Read the listing below and tally the lines that contain "adenocarcinoma"; the reply is that tally only.

===== Supplied entries =====

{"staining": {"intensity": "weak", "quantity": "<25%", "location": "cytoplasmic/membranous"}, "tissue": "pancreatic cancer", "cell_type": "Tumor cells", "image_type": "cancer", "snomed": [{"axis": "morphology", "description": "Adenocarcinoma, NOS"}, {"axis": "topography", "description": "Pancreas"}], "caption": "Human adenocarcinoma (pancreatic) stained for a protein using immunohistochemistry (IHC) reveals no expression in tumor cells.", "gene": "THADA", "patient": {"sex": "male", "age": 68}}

=====
===== Supplied entries =====

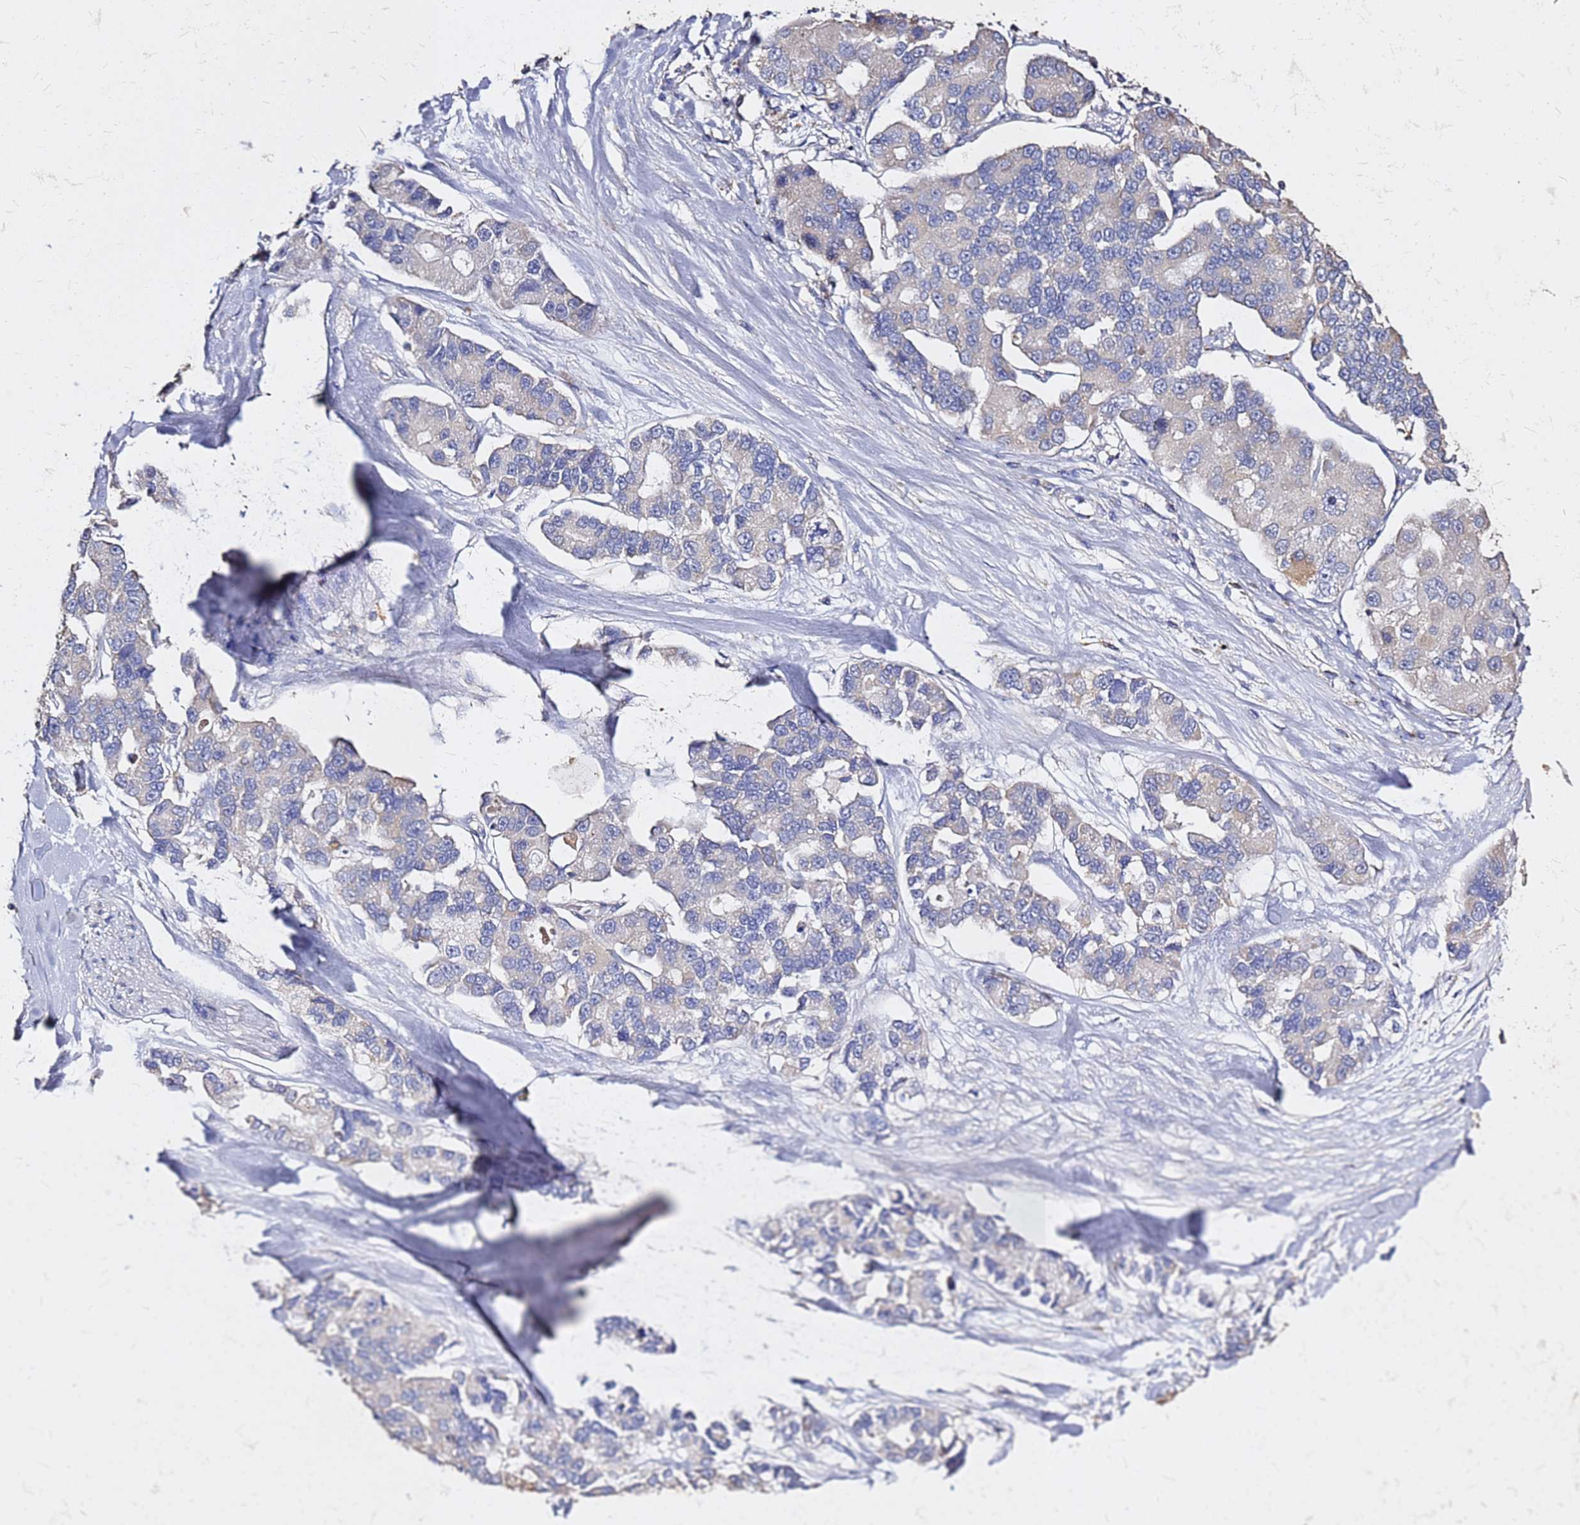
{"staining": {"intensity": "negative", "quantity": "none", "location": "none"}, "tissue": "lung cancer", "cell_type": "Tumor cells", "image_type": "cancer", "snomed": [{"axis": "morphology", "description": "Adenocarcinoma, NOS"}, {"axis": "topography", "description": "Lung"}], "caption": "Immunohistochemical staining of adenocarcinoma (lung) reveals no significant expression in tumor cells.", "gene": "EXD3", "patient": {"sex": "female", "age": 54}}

=====
===== Supplied entries =====

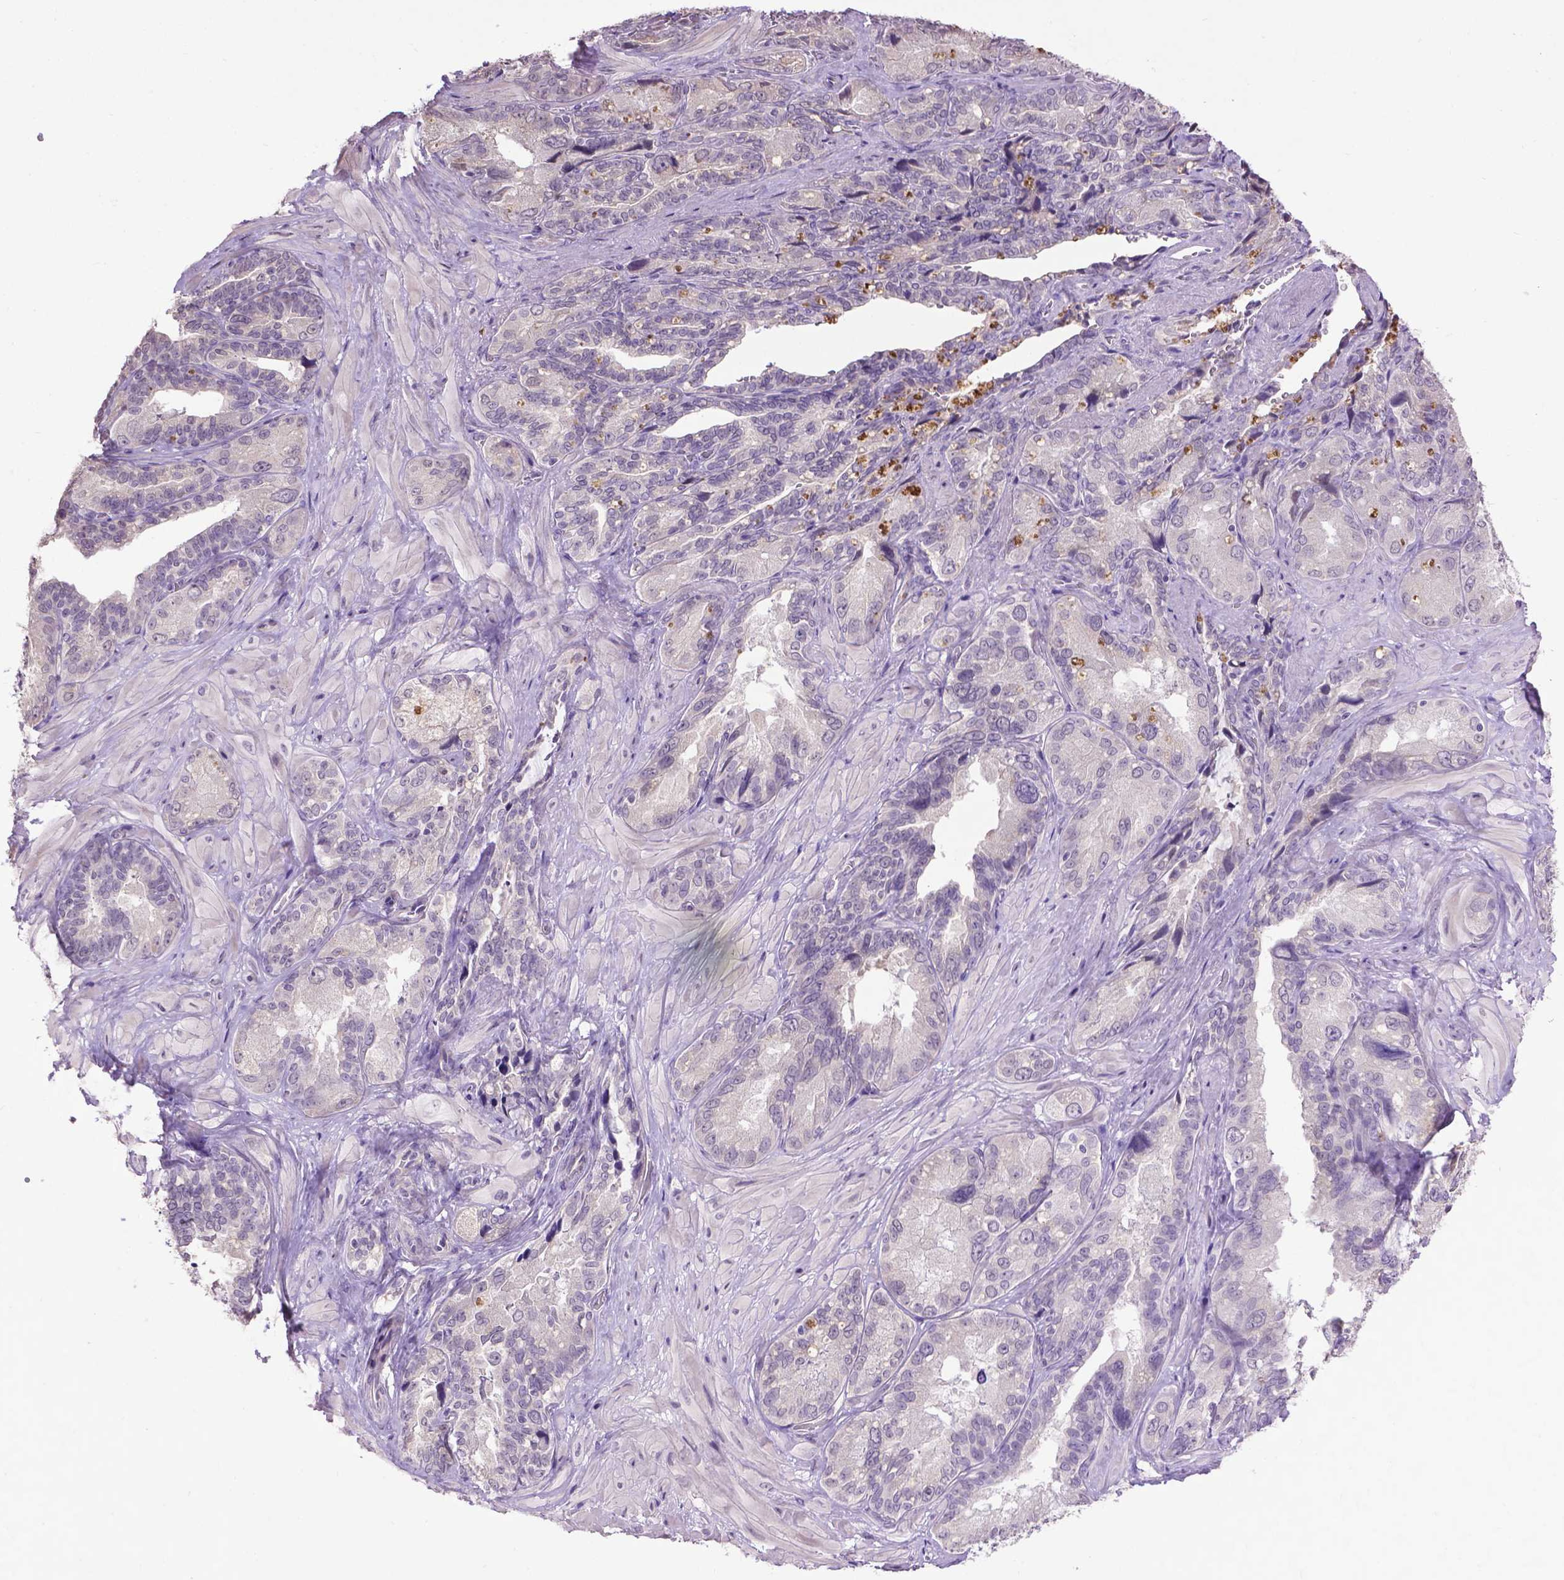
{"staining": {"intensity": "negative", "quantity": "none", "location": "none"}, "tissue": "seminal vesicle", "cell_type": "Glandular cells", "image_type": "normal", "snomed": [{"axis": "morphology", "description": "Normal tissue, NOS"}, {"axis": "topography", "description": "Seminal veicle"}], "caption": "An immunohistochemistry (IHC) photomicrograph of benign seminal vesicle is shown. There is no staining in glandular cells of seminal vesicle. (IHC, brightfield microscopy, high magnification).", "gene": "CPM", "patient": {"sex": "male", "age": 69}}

=====

» Answer for this exercise:
2